George Osborne, the chancellor, is expected to earmark spending on two tolled road schemes – a long-delayed upgrade of the A14 and a new bridge called the Mersey Gateway in the northwest – as well as an initial five-year budget for the controversial high-speed rail line between London and the north of England, known as HS2. Transport chief warns cuts endanger Tube
Carl Emmerson of the Institute of Fiscal Studies said Mr Osborne was likely to use promises of infrastructure investment to “paint a rosier picture” against the grim fiscal outlook when he updates the coalition’s spending plans on June 26.
While the review will be dominated by another round of heavy cuts to Whitehall budgets, the Treasury is expected to allocate £15bn for major infrastructure projects between 2015 and 2020.
The go-ahead for the A14 upgrade will aim to end a long saga over plans to tackle bottlenecks on a road that links Midlands manufacturers with the country’s largest container port in Felixstowe.
The coalition scrapped a £1.3bn publicly-funded scheme for the A14 shortly after coming to power, claiming it was too expensive. It is now close to pulling together a funding package for a tolled section of the road that could cost up to £1.6bn – but with taxpayers picking up less than half of the cost.
It is the biggest unfunded project in the Highways Agency road programme and is seen as a critically important piece of national infrastructure by ministers who are determined to get the scheme off the drawing board.
The project still needs to pass through the planning process meaning that construction work is unlikely to start before 2017.
The £600m Mersey Gateway Bridge looks set to be the first big transport scheme to get off the ground during this parliament.
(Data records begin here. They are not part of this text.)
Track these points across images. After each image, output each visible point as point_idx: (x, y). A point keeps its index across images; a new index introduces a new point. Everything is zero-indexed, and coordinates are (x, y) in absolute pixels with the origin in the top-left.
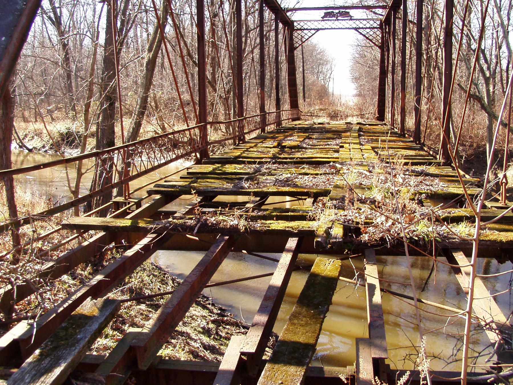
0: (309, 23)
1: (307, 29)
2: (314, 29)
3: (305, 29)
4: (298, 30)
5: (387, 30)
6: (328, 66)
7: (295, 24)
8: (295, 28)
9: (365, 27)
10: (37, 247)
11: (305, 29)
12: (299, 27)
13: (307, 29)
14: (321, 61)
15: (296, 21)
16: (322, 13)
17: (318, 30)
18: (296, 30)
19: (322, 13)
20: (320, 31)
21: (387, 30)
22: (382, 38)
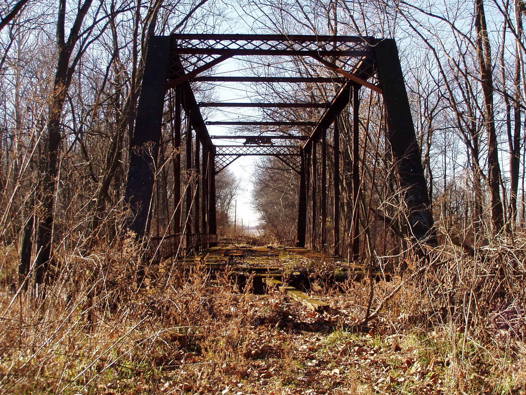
0: (231, 149)
1: (229, 154)
2: (235, 154)
3: (227, 154)
4: (220, 154)
5: (307, 157)
6: (227, 190)
7: (217, 149)
8: (217, 153)
9: (231, 153)
10: (303, 267)
11: (227, 154)
12: (221, 152)
13: (229, 154)
14: (229, 184)
15: (218, 146)
16: (244, 140)
17: (240, 155)
18: (218, 154)
19: (244, 140)
20: (242, 156)
21: (307, 157)
22: (302, 165)
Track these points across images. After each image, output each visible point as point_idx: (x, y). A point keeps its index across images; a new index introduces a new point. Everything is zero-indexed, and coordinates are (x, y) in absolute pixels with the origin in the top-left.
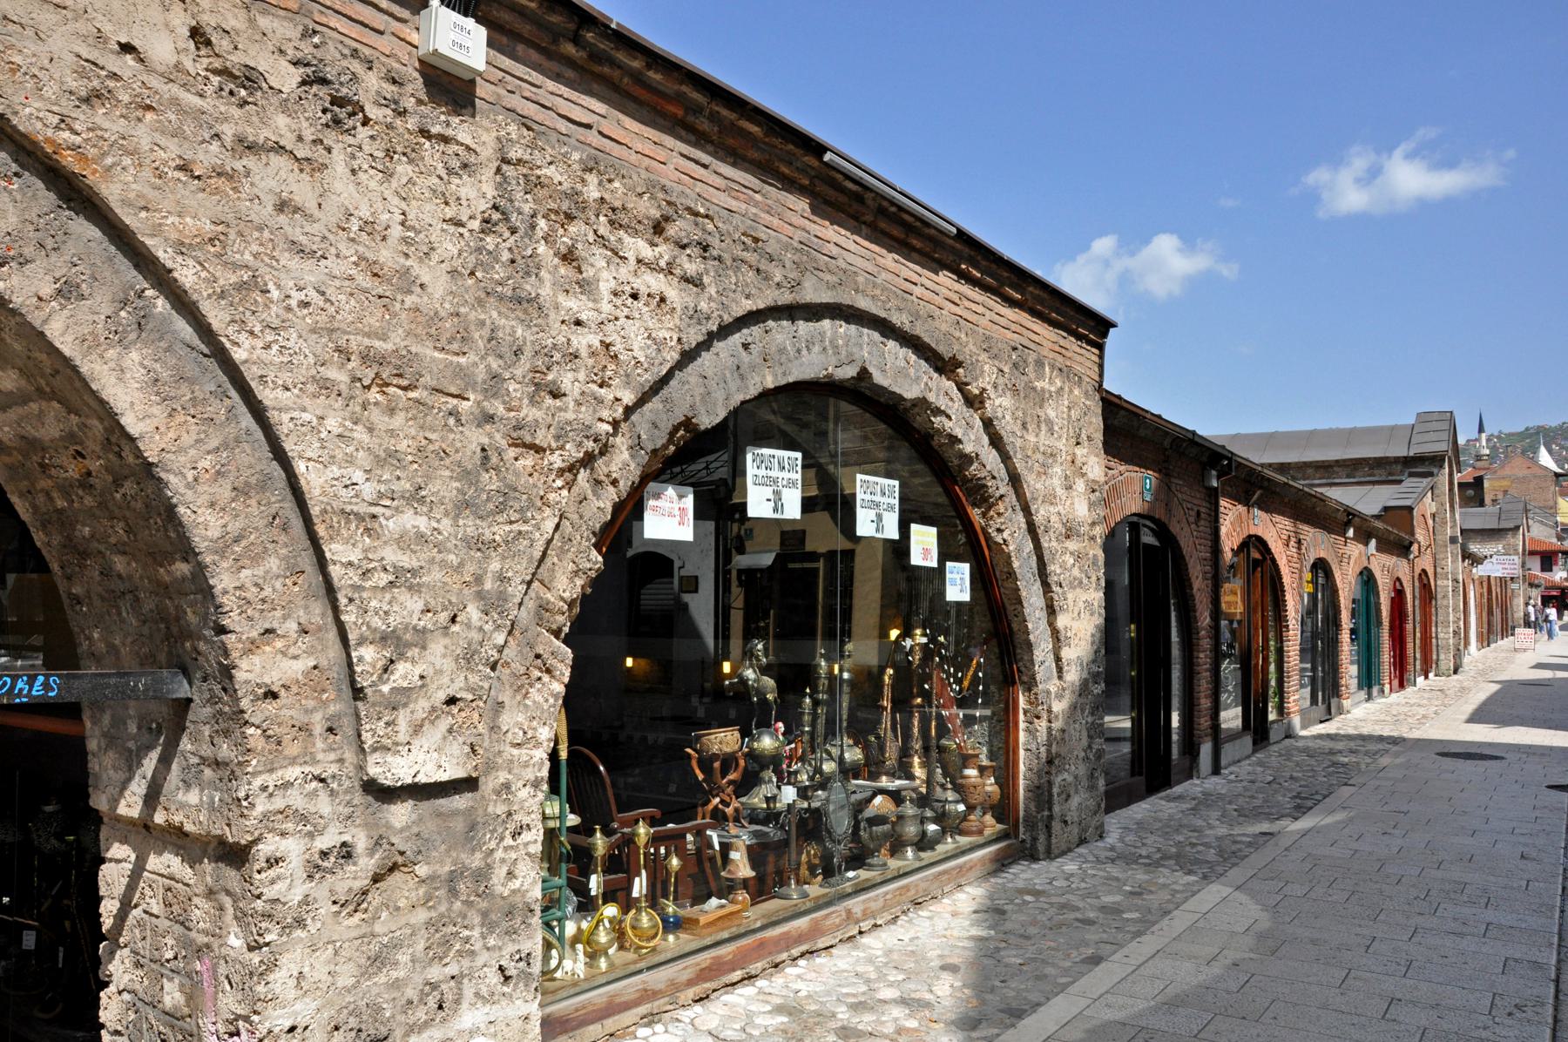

A consortium, led by Spanish construction group FCC and Macquarie, the Australian financial services group, is expected to be confirmed as the winning bidders to build and operate the toll bridge over 30 years at a total cost of £2bn.
It will be one of the first schemes underwritten by the government guarantee scheme launched last year to unlock private infrastructure investment. Work could start as early as next year.
The coalition is also planning to bolster its high-speed rail ambitions by spelling out budget plans for the HS2 project between 2015 and 2021. A recent analysis by the National Audit Office puts the capital spending over that period at more than £11bn.
Ministers hope such a commitment will help quash doubts over the £34.5bn scheme after recent criticism by the NAO of the strategic case and a spate of legal challenges from opponents. Construction is due to start in 2017.
A senior executive involved in one big transport scheme welcomed the government’s plan to set-out long-term infrastructure funding plans in the spending review but warned that it would not amount to a firm commitment of financing.